Validation of the CAIADS performance
We compared the agreement of colposcopic impressions of the CAIADS and original colposcopic interpretation by using pathology as the gold standard. The original colposcopic interpretation was determined and recorded by colposcopists based on the assessment of the patient’s images and non-image information. In addition, the diagnostic performance of CAIADS at different hypothetical biopsy thresholds (low-grade or worse and high-grade or worse) for the detection of pathological HSIL+ was evaluated from three aspects. Firstly, we investigated whether the diagnostic performance of CAIADS could be improved by additional non-image information, compared with grading the images alone. Secondly, we compared the performance of the CAIADS at the biopsy threshold of low-grade impression or worse versus high-grade impression or worse.
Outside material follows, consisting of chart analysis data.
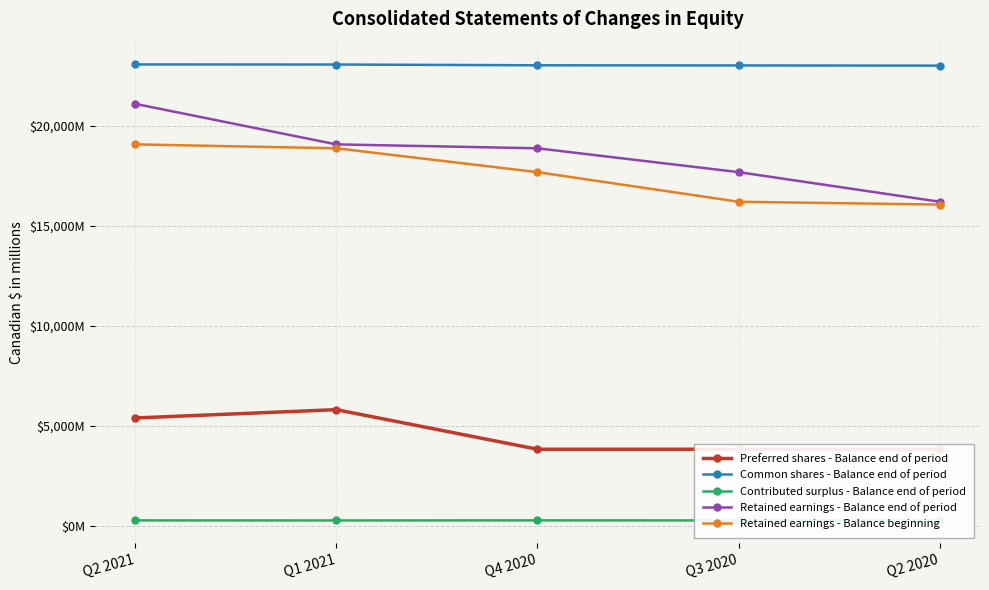

At how many categories does at least one series exceed 16856?

5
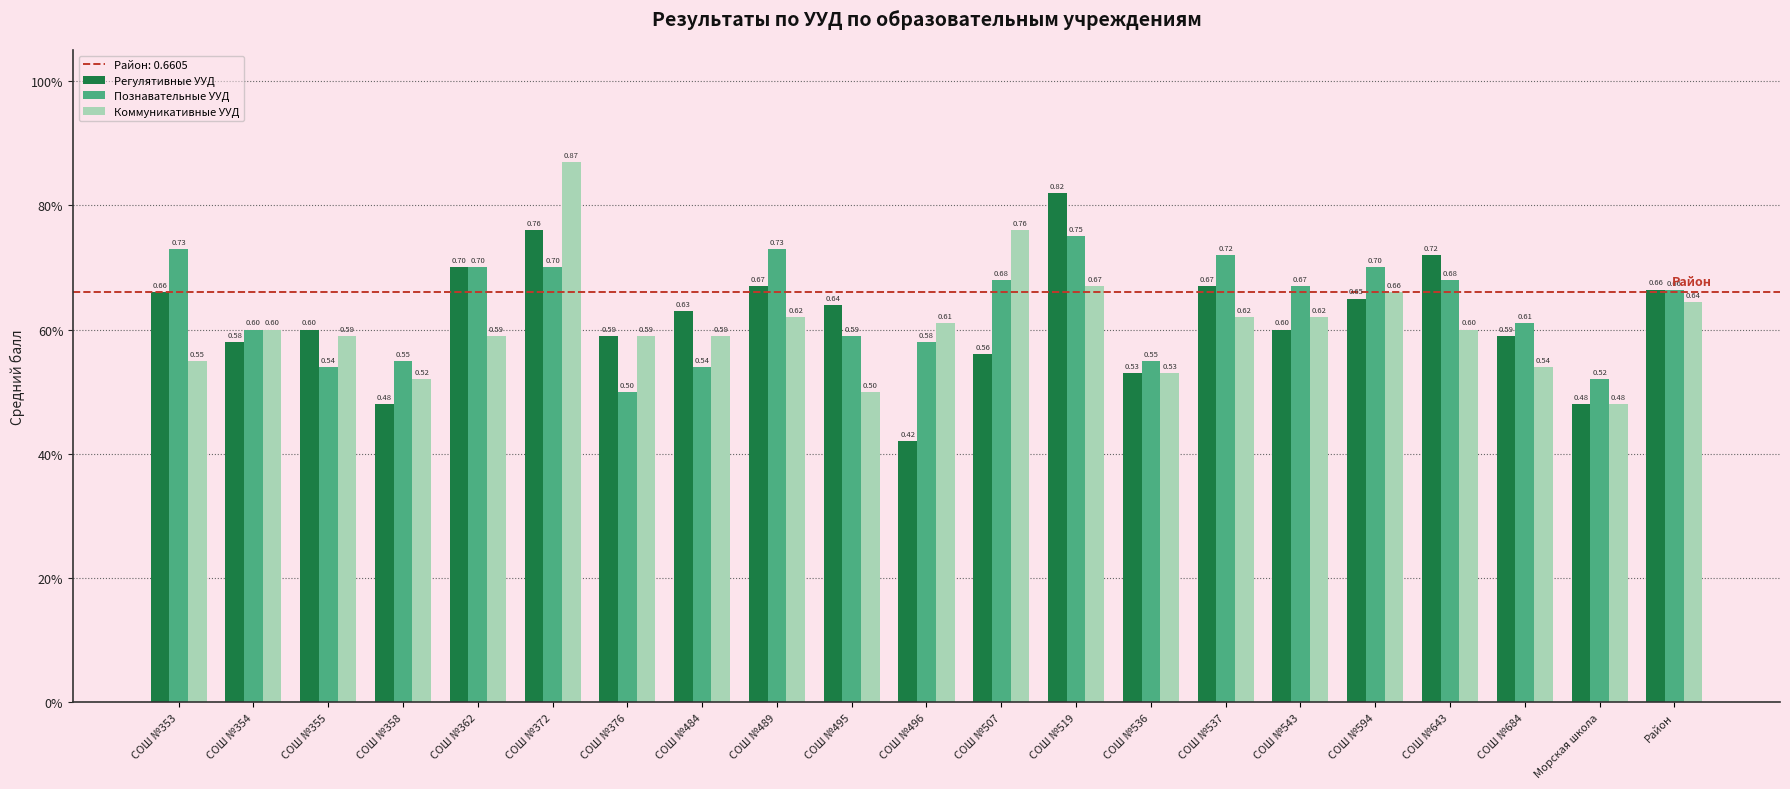

What is the total value across all series at СОШ №684?

1.7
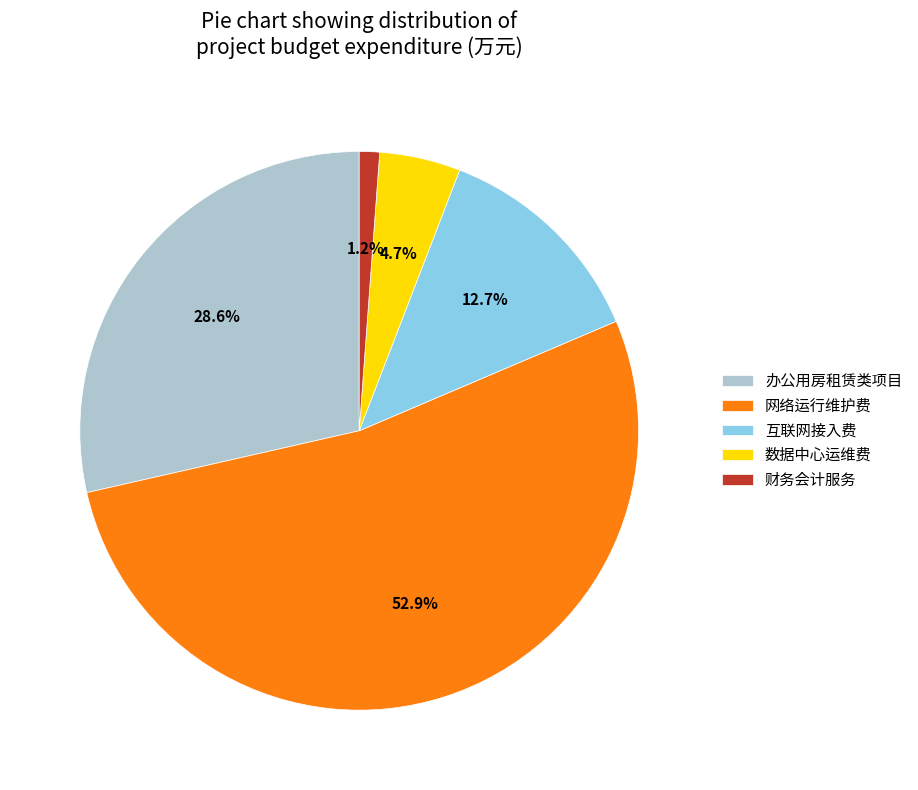

Which slice is the largest?

网络运行维护费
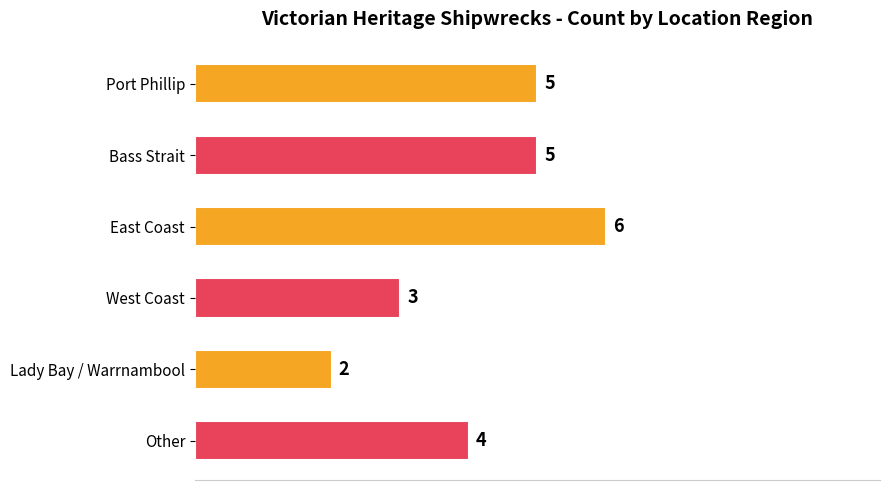

How many series are shown in this chart?

1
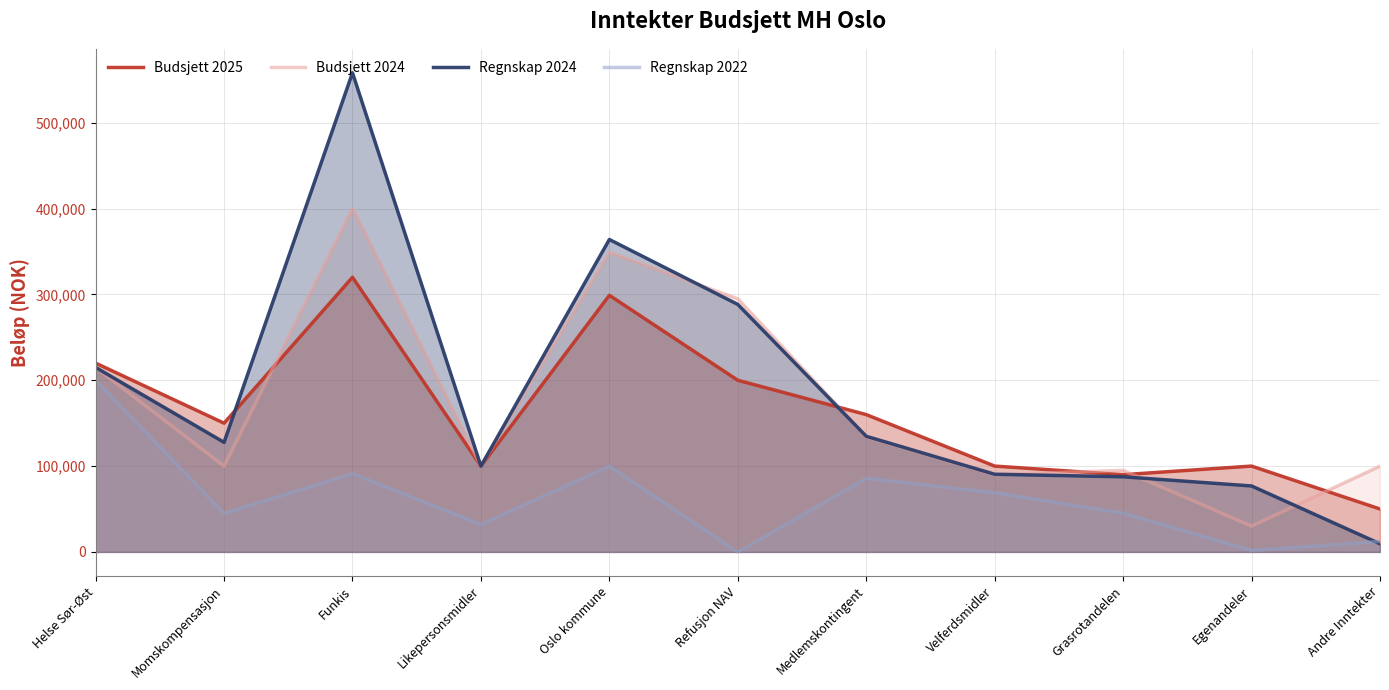

Rank the series by their maximum value, from highest to lowest.

Regnskap 2024, Budsjett 2024, Budsjett 2025, Regnskap 2022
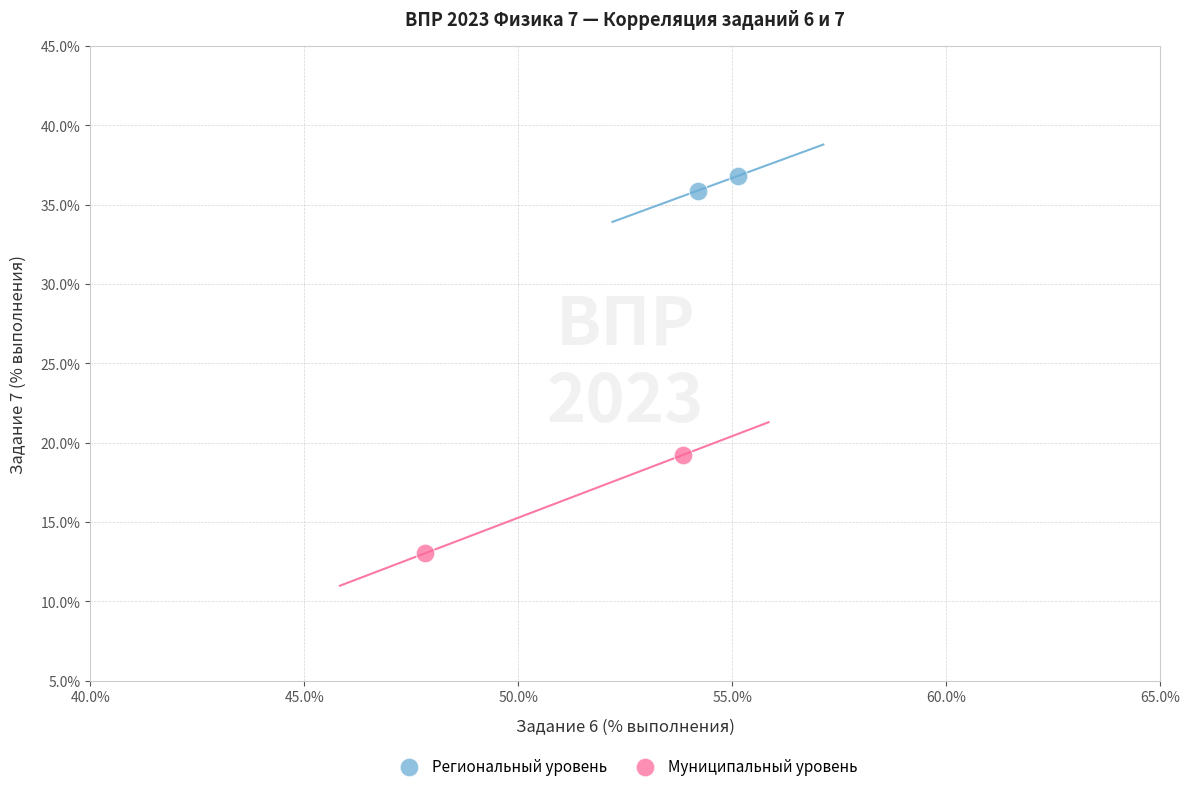

What are all the series names shown in the legend?

Региональный уровень, Муниципальный уровень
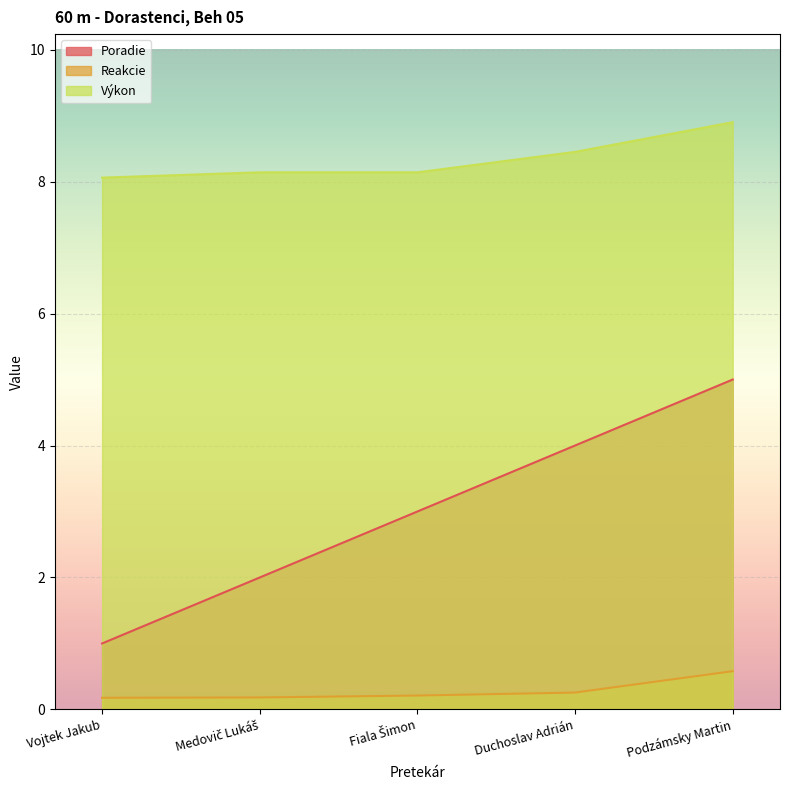

What is the label of the 5th point from the left?

Podzámsky Martin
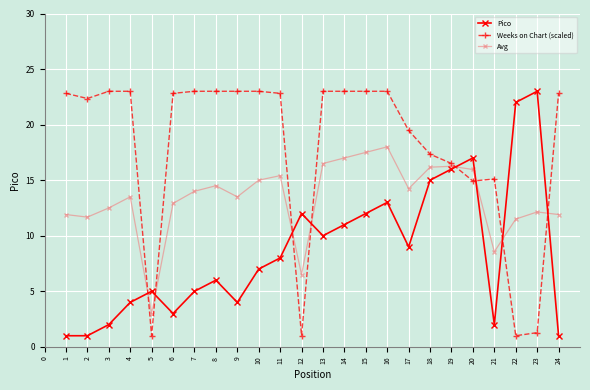

Which series changed the most between 6 and 20?

Pico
Thirdly, the performance of CAIADS was compared with the original colposcopic interpretation by colposcopists. Finally, we tested the accuracy of the CAIADS in predicting biopsy sites compared with ground truth biopsy sites.
Statistical analyses
The ROC curve was created by plotting the true positive rate (sensitivity) against the false positive rate (1–specificity), and we calculated AUC values. The diagnostic AUC value, accuracy, sensitivity, specificity, positive predictive value (PPV), and negative predictive value (NPV) were evaluated together using 95% confidence intervals (CIs) by the Clopper-Pearson method. We defined the main metric as agreement with the pathological gold standard, measured using kappa values. The McNemar test was used to evaluate the differences in diagnostic performance including agreement, accuracy, sensitivity, and specificity. A p value less than 0.05 (two-sided) was considered to be statistically significant. Statistical analyses were done using SAS 9.4 software (SAS Institute Inc., Cary, NC, USA), Python 3.6, and scikit-learn [23].